Hands on with the Garmin M20: Meh.


This may give you an idea of how crazy Mobile World Congress can get: the first hands on demo of our trip went down when we were still at the airport. Well, in a car right outside of it – but still. Garmin/Asus offered us a ride to our hotel along with a hands-on of their newly announced nuvifone M20; a free ride and a product demo? We couldn’t resist.

While we appreciate them sparing us a cab ride, we didn’t walk away too impressed with the M20. Read on for our impressions.

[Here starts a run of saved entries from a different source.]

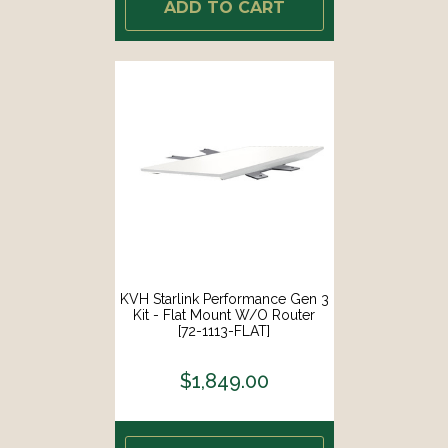
ADD TO CART
KVH Starlink Performance Gen 3
Kit - Flat Mount W/o Router
[72-1113-FLAT]
$1,849.00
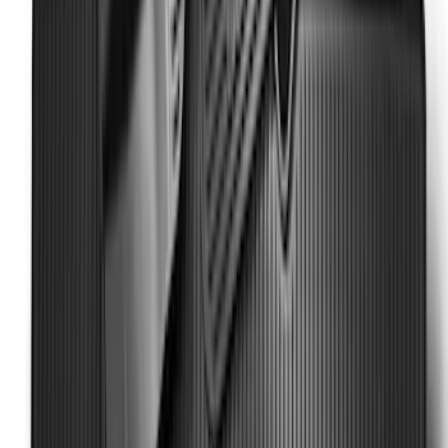
Mat with Super Duty Logo, 3-Piece -
Black
SKU
:
HC3Z2613300KA
Super Duty SuperCab 2011-2016 All-
Weather Floor Mat with Super Duty
Logo, 3-Piece - Black
SKU
:
DC3Z2813300A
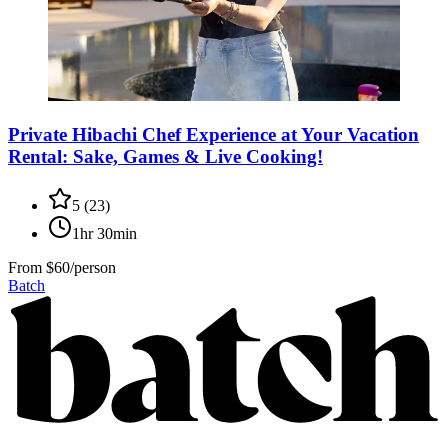
Private Hibachi Chef Experience at Your Vacation
Rental: Sake, Games & Live Cooking!
5
(
23
)
1hr 30min
From
$60/person
Batch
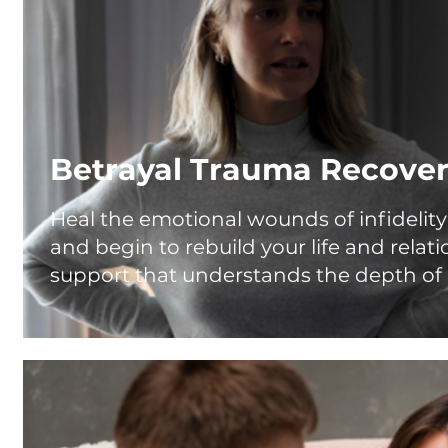
Betrayal Trauma Recove
Heal the emotional wounds of infidelity 
and begin to rebuild your life and relat
support that understands the depth of 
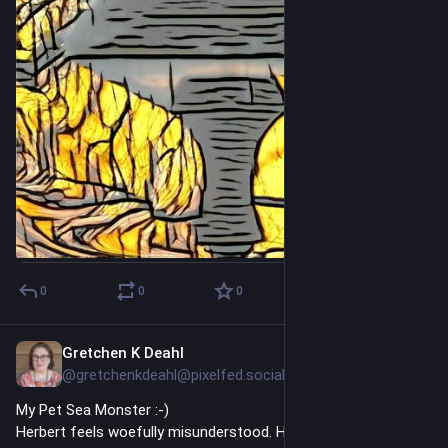
even cooler if it were a long term/permanent role.
0
0
0
Gretchen K Deahl
8h
@gretchenkdeahl@pixelfed.social
My Pet Sea Monster :-)
Herbert feels woefully misunderstood. He didn't mean to.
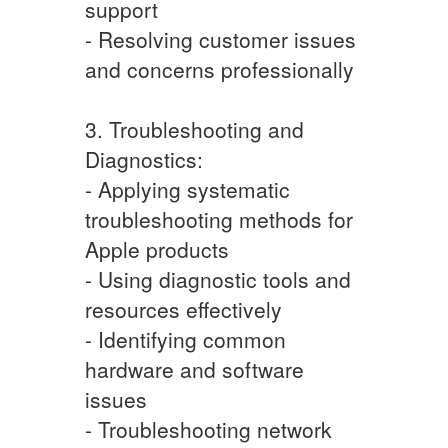
support
- Resolving customer issues
and concerns professionally
3. Troubleshooting and
Diagnostics:
- Applying systematic
troubleshooting methods for
Apple products
- Using diagnostic tools and
resources effectively
- Identifying common
hardware and software
issues
- Troubleshooting network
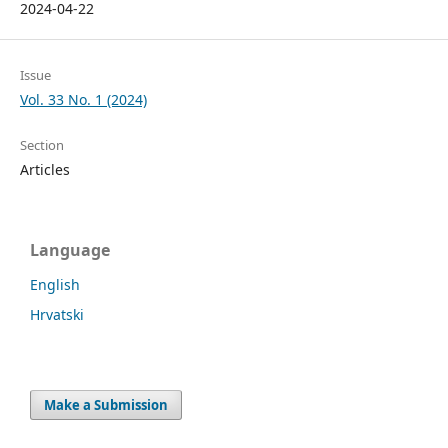
2024-04-22
Issue
Vol. 33 No. 1 (2024)
Section
Articles
Language
English
Hrvatski
Make a Submission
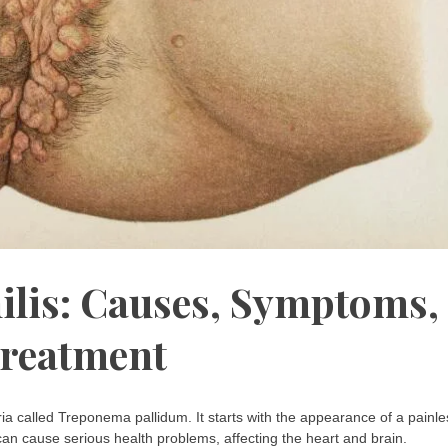
ilis: Causes, Symptoms,
reatment
eria called Treponema pallidum. It starts with the appearance of a painle
s can cause serious health problems, affecting the heart and brain.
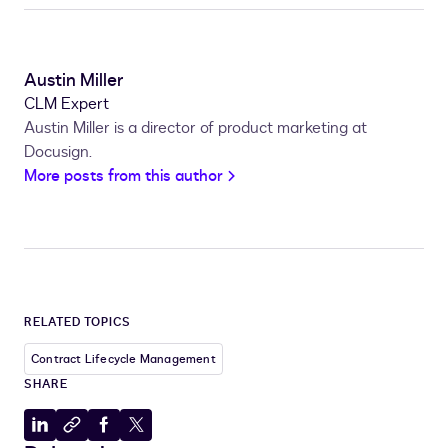
Austin Miller
CLM Expert
Austin Miller is a director of product marketing at
Docusign.
More posts from this author
RELATED TOPICS
Contract Lifecycle Management
SHARE
Share
Copy
Share
Share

It’s important to note that the hardware we played with was a prototype (note the temporary straight-out-of-the-label-maker badge on the front, for example), with the software considered pre-beta. It’ll no doubt see a good bit of polish before it hits the shelves.

What we liked:

  • The Garmin GPS software was quite polished, as their mobile apps usually are. It had the look and feel of a standalone GPS unit.
  • Nice and lightweight, notably smaller than the first to be announced (but still unreleased) nuvifone G60.

What we didn’t:

  • The asymmetric design, with the stripe of color only running down one side. It looks accidental, rather than aesthetically pleasing.
  • That it’s Windows Mobile; Garmin-Asus developed a custom UI, which we had hoped would go deeper than just the main screen. That didn’t happen. Once you click into anything past that top layer, it’s back to standard Windows Mobile.
  • Because it’s Windows Mobile, it’s not very finger friendly. Garmin took a specific approach with the G60, making everything almost humorously large for the sake of those of us with normal sized fingers; on the M20, you’ll want a stylus.

We weren’t quite sure what Garmin was doing in the hardware business when they announced the G60, and we’re even less sure with the M20; they claim that it’s because they’ve really got a lock on the location-based services market – but it seems like everything they’re bringing to the table could (and probably should) be done with software. I’d buy the Garmin for Windows Mobile app, for example, but I probably wouldn’t buy the Garmin-Asus M20.

Garmin did assure us that they’ve got Android stuff on the way, but had no further details to share. We look forward to seeing where they go with that.